Florida Reporters Use CAR Skills to Show That Charter Schools Pay More for Administrative Costs Than Actual Student Instruction
Reporters for The Orlando Sentinel used audit records from Florida's charter schools to show that "management fees and other overhead costs are shortchanging students and bleeding the finances of Orlando-area charter schools."
Kudos to Vicki McClure and Tania deLuzuriaga for investigating and analyzing the audit documents of Florida's nearly 300 charter schools themselves, rather than waiting and reporting on state auditors' analysis and report, which is supposed to be presented to the Florida legislature later in the month.
My only criticism of this story is that it didn't include a "nerd box" detailing how the reporters went about analyzing the data, so I don't know how many records they looked at or what format the data was in or how they checked the records for dirty data or anything like that. Nerd boxes are critical for student journalists like myself who read the work of professionals and wonder, "How'd they do that?"
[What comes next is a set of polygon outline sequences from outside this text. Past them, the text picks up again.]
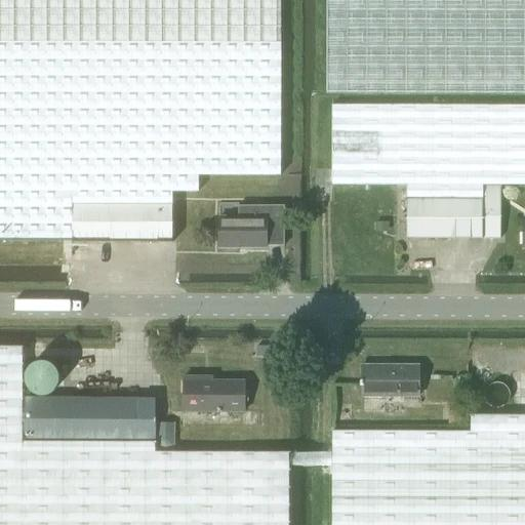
[(0,0),(0,241),(71,241),(71,196),(171,197),(171,192),(198,192),(198,175),(280,175),(279,0),(0,0)]
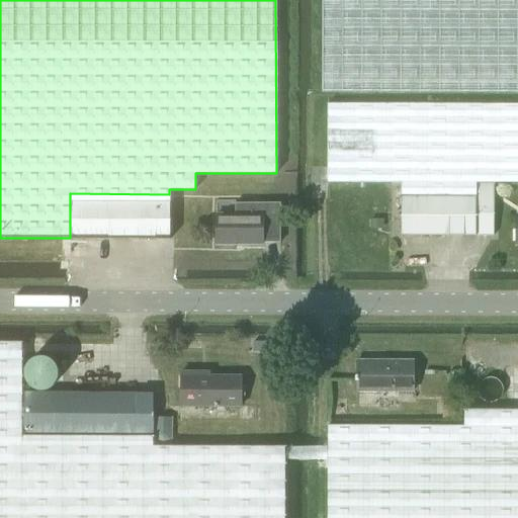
[(517,0),(321,0),(322,91),(517,92),(517,0)]
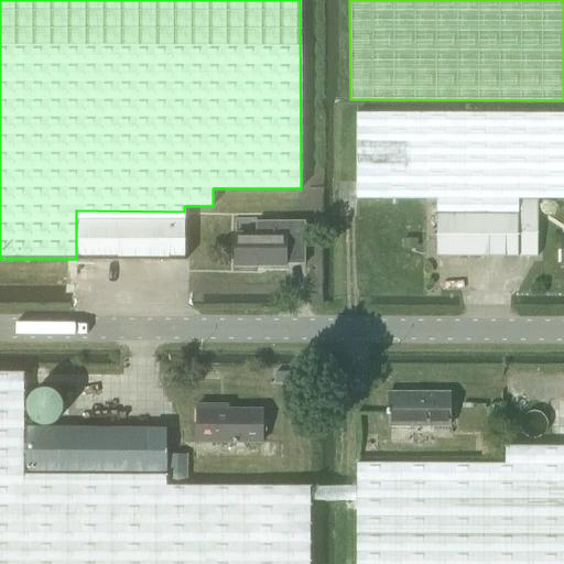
[(436,199),(436,213),(465,213),(465,201),(516,202),(516,231),(537,231),(538,231),(538,199),(563,198),(563,112),(357,112),(357,198),(436,199)]
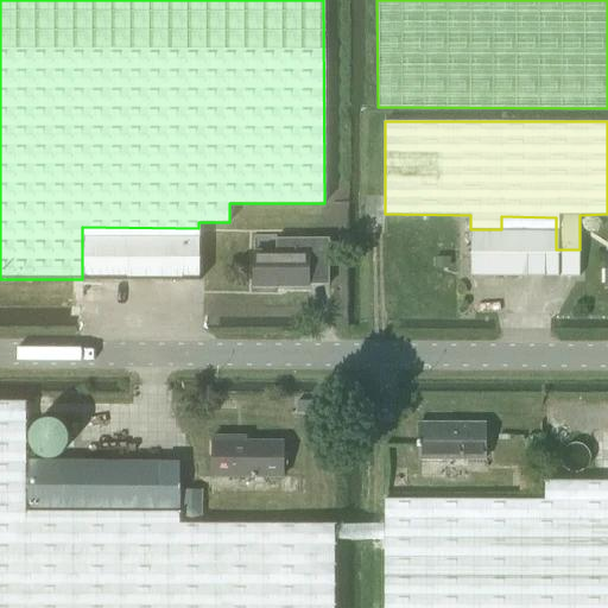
[(578,276),(578,249),(556,249),(556,217),(501,216),(501,229),(470,229),(470,276),(578,276)]
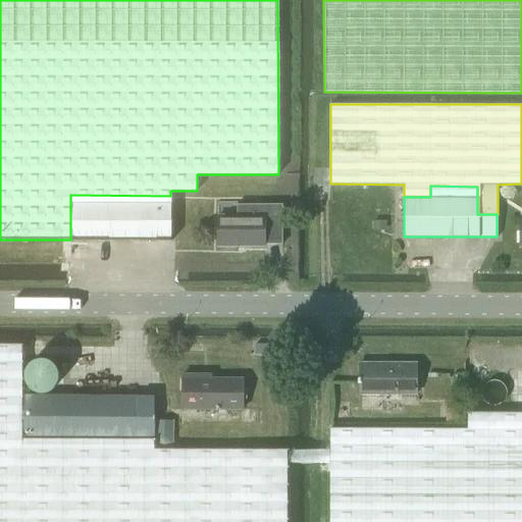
[(170,240),(170,196),(70,195),(70,240),(170,240)]
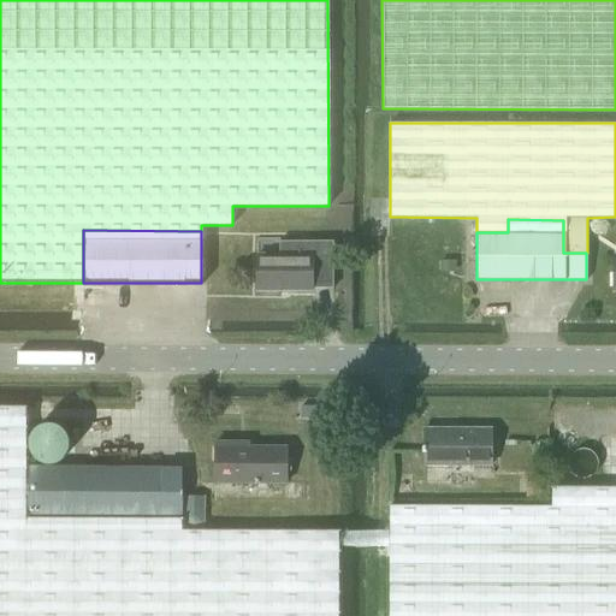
[(311,290),(311,289),(333,288),(333,242),(279,242),(279,255),(255,256),(256,291),(311,290)]
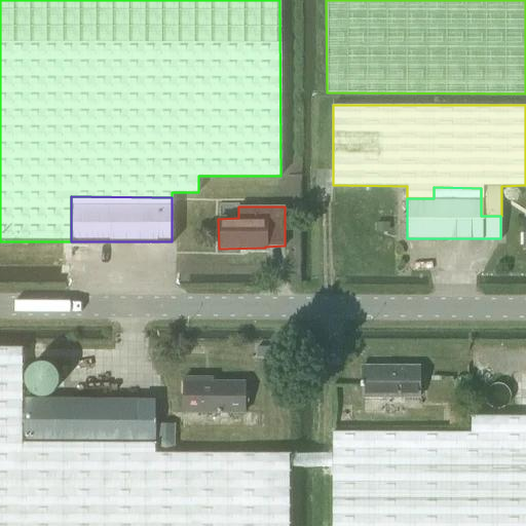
[(40,253),(54,253),(54,242),(40,242),(40,253)]
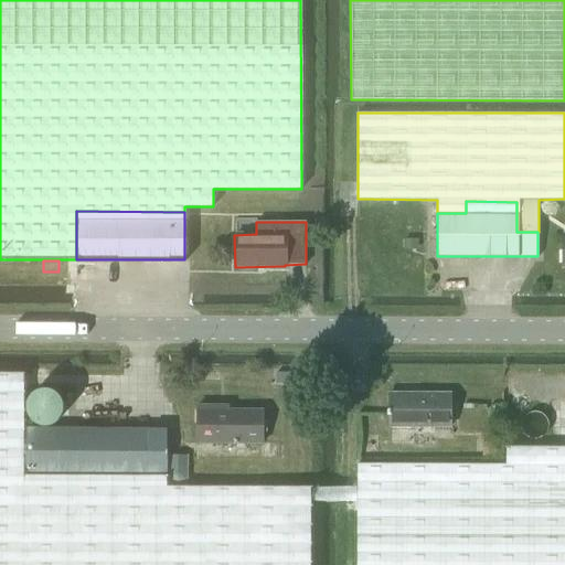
[(25,473),(25,428),(25,371),(0,370),(0,564),(309,564),(310,488),(187,488),(166,488),(166,475),(25,473)]
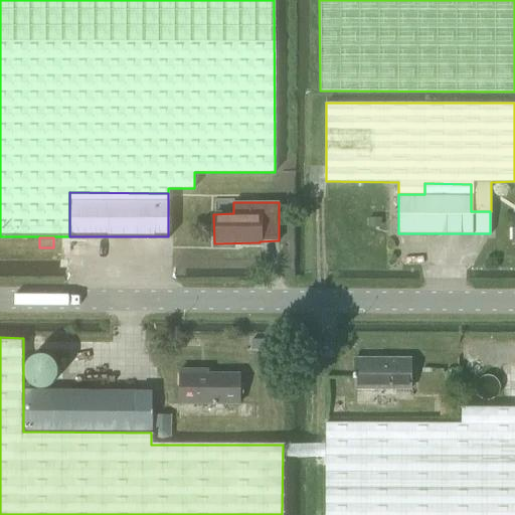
[(409,389),(409,358),(355,358),(355,388),(376,388),(376,398),(391,399),(391,389),(409,389)]
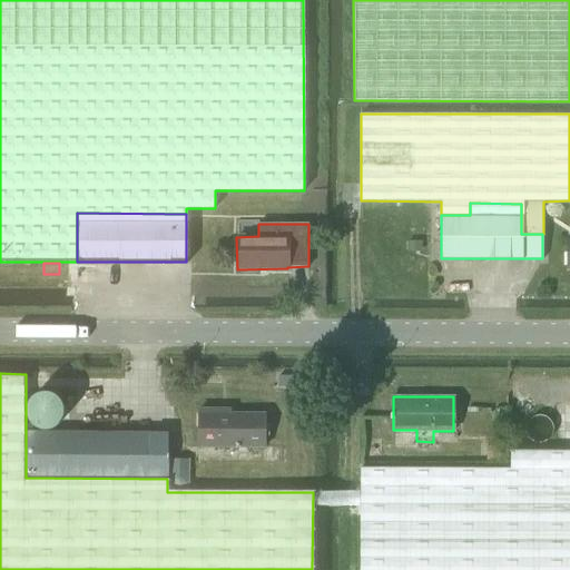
[(265,446),(265,414),(219,414),(219,409),(198,409),(198,446),(265,446)]
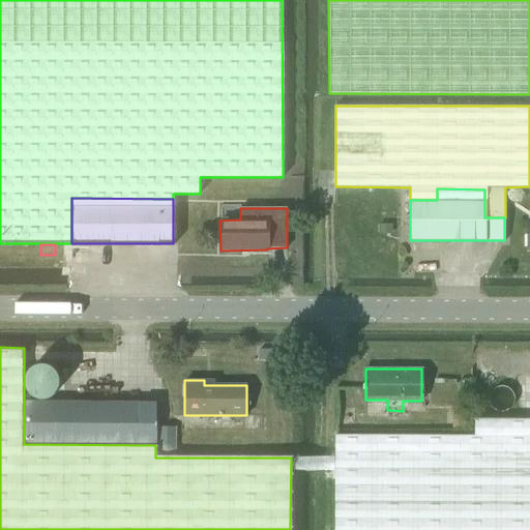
[(155,458),(175,458),(175,429),(155,429),(155,403),(24,402),(24,444),(155,445),(155,458)]
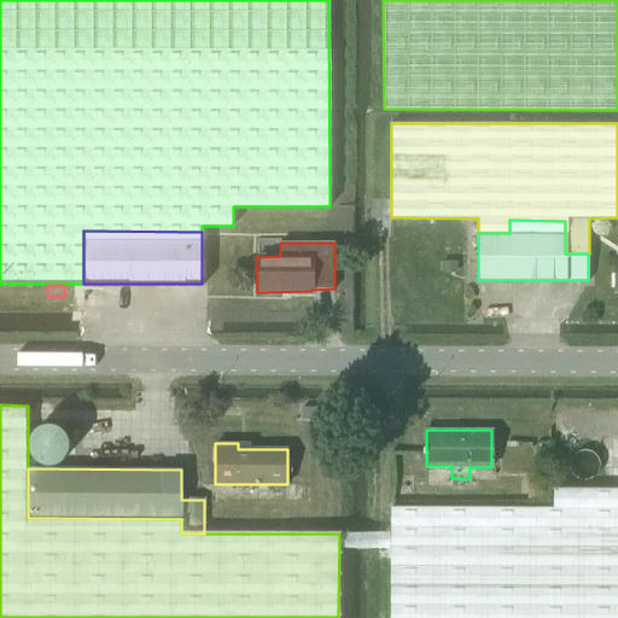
[(617,617),(617,488),(552,489),(551,508),(389,507),(388,617),(617,617)]
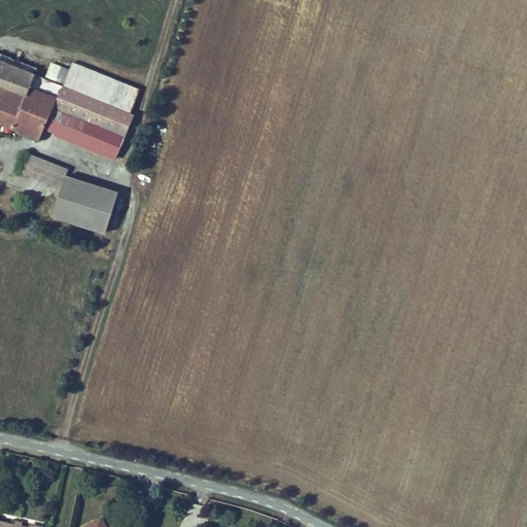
[(64,85),(132,109),(140,83),(74,62),(64,85)]
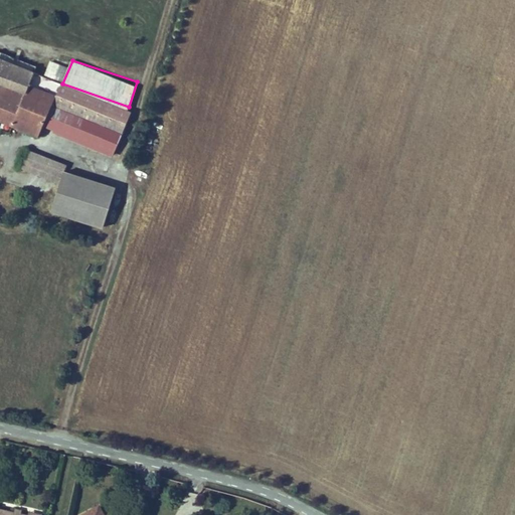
[(51,98),(56,81),(0,61),(0,126),(37,138),(41,126),(47,108),(56,110),(60,101),(51,98)]
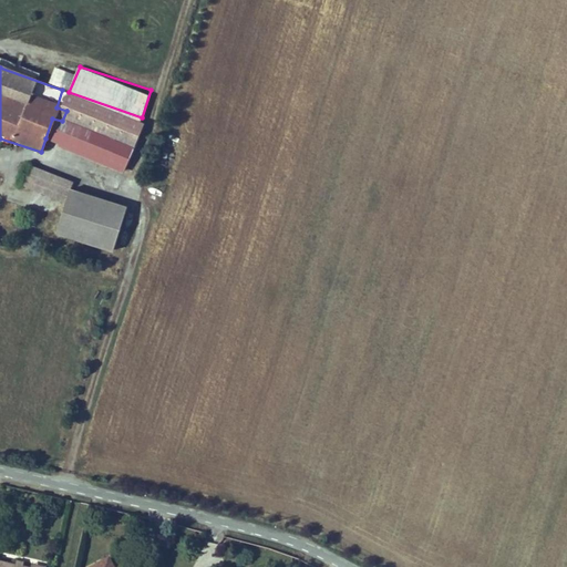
[(146,119),(142,117),(69,92),(62,90),(57,107),(66,111),(62,121),(52,119),(45,138),(75,150),(131,166),(146,119)]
Still, if I get chosen for The Oregonian's spring internship program (God I hope so) and want to follow the Sentinel's lead, I think I could figure out how to tackle this story. Oregon charter schools are subject to public records laws and audit laws so I should be able to access the same type of information that McClure and deLuzuriaga looked at, and since Oregon only has 56 charter schools, I'll have a more manageable set of data to examine as well.